_DOCUMENT EXCERPT_.
It was Lukeman's thorough list of character questions that inspired our July Creative Writing session. First, I handed out a list of character traits for popular movie characters and asked members to guess who the traits applied to. Examples of characters I used are Clarice Starling, Don Corleone, and Forrest Gump. Then, I handed out a sample list of the questions Lukeman addresses in his book (LWC members: e-mail me if you want the lesson, and I will send it to you).

I emphasized that character descriptions do not need to be directly entered into the story. The reader does not have to have every last detail placed neatly on the page; however the writer needs to know every last detail in order to fully bring their character to life on the page. Some of these details will naturally work their way into the story – if they do not naturally work their way in, they should not be there and should simply remain in the writer’s head as he creates his story.

Pages 39-41 in Lukeman's book contains a personality test consisting of positive and negative trait measurements. Using a sampling, we each completed a personality test on the person we are closest to. The point was to show writers that we need to know our character at least as well as the person we know best in life.

Prompt:

1. Each member wrote a sex (male or female) on a scrap of paper and placed it in container one.
2. Each member wrote an age (no younger than 18) on a scrap of paper and placed it in container two.
3. Each member wrote a profession (being creative) on a scrap of paper and placed it in container three. Professions included pet sitter, choo-choo train conductor, singer, charter sailboat cook, exotic dancer, anthropologist, and alchemist.
4. Each member wrote an inner life characteristic on a scrap of paper and placed it in container four. Those included bug collector, chocolate doughnut addiction, cocaine addiction, and problem with authority.
5. The containers were passed around, and each member drew a piece of paper from each container, creating a basic character out of randomly drawn traits.
6. Each member (about 10 of us) wrote a sketch of their basic character.

Creations:

In our Creative Writing sessions, we have twenty minutes to brainstorm and write. The focus is on opening our minds to other types of writing or other writing ideas we might not explore on our own. Our focus is not on grammar, style, or technique as it would slow our creative process. So keep in mind, when you see Creative Writing session stories on this blog, they have not been proofread and drafted in multiple - these are speedy, one-shot brain dumps. Here are some of the stories created from our prompt above:

By Alan R. Hooper

Prompt References – 23 years old, Male, Conductor on a Choo-Choo Train, collect insects.

_PROBLEMS TO SOLVE_.
**a)** Answer these questions about the creative writing session post:
(i) Which pages of Lukeman's book contain the personality test?
(ii) How many minutes do members get to brainstorm and write in a Creative Writing session?
(iii) What was the youngest age members were allowed to write on their scraps of paper?
**b)** Print, word for word, the stretch of the creative writing session post from "3. Each member" through "problem with authority.".

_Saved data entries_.

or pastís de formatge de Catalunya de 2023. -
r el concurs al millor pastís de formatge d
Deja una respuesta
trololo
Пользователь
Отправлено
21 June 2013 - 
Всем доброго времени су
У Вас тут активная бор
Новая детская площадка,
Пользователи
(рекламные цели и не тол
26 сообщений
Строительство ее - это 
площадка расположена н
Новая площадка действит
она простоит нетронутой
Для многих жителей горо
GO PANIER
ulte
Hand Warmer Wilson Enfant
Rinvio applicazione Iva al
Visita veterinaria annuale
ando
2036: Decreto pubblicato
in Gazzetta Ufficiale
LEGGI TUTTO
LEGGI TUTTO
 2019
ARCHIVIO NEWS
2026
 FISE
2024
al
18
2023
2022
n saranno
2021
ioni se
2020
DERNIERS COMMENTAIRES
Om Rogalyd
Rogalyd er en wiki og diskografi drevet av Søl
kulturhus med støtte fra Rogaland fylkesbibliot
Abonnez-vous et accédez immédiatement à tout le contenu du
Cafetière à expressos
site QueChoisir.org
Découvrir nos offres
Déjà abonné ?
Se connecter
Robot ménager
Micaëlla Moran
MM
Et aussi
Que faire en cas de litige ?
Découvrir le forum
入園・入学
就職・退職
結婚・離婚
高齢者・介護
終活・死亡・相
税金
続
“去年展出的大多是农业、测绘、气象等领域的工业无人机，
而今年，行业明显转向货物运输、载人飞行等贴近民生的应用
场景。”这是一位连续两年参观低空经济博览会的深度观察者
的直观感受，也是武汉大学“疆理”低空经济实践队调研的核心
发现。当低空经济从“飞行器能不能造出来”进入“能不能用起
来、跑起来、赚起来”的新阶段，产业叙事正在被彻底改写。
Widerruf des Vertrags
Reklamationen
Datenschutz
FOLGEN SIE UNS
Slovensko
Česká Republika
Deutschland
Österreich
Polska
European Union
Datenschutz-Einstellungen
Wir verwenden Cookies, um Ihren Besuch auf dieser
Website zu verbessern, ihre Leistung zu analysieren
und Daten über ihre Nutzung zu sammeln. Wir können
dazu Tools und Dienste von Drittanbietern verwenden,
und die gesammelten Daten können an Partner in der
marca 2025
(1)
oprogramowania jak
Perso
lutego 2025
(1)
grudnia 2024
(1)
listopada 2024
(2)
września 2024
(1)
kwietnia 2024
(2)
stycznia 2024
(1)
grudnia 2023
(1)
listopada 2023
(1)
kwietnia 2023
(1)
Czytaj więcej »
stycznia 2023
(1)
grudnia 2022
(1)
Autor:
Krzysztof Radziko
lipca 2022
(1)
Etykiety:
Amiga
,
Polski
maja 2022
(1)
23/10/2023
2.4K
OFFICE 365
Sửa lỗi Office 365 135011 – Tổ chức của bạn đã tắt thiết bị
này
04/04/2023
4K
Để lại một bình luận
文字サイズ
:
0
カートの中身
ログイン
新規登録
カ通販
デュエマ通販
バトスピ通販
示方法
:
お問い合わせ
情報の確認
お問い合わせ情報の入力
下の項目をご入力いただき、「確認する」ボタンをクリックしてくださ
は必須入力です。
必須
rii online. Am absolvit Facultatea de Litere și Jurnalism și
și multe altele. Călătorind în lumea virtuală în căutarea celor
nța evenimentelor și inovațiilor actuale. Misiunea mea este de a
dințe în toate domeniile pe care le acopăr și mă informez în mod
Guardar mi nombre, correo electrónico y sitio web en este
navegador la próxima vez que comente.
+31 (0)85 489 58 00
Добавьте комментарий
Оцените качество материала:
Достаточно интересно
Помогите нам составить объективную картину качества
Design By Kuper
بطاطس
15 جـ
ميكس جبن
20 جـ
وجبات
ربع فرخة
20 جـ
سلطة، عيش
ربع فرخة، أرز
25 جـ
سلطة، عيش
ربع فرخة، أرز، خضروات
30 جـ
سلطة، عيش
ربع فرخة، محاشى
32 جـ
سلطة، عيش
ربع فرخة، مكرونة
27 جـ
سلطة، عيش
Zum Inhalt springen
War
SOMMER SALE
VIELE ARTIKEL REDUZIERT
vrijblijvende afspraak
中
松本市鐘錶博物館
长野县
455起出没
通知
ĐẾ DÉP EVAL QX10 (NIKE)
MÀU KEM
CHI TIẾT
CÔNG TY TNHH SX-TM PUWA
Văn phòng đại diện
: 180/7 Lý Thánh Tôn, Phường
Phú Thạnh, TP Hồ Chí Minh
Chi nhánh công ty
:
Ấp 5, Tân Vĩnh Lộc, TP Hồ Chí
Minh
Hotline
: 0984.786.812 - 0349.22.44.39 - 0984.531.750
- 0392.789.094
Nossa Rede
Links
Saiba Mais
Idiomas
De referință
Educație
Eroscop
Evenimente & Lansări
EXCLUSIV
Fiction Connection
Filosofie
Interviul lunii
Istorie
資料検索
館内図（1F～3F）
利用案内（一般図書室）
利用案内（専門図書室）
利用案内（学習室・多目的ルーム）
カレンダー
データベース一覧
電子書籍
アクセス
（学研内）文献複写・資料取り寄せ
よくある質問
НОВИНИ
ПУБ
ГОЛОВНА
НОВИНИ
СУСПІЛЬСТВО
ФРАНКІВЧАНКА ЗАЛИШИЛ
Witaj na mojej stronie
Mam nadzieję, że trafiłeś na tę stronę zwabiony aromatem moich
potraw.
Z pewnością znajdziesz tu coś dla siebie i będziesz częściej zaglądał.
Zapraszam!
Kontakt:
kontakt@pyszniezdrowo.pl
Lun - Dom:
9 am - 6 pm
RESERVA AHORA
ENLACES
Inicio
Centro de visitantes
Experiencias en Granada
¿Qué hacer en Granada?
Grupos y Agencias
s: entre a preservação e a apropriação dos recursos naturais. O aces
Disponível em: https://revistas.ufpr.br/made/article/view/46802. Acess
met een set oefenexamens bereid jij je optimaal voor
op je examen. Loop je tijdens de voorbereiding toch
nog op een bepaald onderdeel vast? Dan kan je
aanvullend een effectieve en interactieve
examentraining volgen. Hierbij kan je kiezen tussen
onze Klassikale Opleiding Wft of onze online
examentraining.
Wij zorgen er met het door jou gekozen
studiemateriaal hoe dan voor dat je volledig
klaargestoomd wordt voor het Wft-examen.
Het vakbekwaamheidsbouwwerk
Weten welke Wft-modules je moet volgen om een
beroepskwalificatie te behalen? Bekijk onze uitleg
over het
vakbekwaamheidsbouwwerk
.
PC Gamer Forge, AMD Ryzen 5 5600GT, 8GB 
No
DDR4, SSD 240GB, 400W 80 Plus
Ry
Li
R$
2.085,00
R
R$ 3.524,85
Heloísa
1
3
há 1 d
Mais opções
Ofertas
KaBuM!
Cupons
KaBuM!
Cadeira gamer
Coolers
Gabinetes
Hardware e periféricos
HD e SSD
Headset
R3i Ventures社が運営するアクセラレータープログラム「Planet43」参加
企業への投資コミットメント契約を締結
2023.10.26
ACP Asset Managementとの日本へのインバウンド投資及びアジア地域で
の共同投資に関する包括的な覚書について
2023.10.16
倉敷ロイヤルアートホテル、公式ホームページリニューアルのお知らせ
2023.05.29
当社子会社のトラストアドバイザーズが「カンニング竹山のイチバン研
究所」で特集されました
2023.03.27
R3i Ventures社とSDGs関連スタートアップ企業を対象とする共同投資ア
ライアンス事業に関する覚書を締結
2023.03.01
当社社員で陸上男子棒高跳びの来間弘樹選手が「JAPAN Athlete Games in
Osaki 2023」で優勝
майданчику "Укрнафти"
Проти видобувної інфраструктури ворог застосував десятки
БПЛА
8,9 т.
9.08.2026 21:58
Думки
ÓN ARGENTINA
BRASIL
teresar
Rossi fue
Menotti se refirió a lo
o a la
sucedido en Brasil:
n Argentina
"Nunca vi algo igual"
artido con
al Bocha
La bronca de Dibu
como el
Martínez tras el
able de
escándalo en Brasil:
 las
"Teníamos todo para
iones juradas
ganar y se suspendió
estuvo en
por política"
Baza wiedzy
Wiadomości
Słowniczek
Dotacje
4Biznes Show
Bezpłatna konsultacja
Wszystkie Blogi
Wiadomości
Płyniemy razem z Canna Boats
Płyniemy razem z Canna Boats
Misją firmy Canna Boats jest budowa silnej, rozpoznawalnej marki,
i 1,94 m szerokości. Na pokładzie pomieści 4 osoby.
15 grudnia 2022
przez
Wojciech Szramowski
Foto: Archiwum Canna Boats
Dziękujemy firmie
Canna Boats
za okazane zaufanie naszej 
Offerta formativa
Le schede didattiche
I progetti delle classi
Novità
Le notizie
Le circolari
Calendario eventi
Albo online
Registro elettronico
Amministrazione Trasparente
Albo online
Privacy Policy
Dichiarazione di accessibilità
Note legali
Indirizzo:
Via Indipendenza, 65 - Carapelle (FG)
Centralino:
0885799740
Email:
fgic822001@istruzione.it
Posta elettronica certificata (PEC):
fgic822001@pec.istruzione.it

_SOLUTIONS FOR EACH TASK_.
**a)**
(i) Pages 39-41
(ii) Twenty minutes
(iii) 18

**b)**
3. Each member wrote a profession (being creative) on a scrap of paper and placed it in container three. Professions included pet sitter, choo-choo train conductor, singer, charter sailboat cook, exotic dancer, anthropologist, and alchemist.
4. Each member wrote an inner life characteristic on a scrap of paper and placed it in container four. Those included bug collector, chocolate doughnut addiction, cocaine addiction, and problem with authority.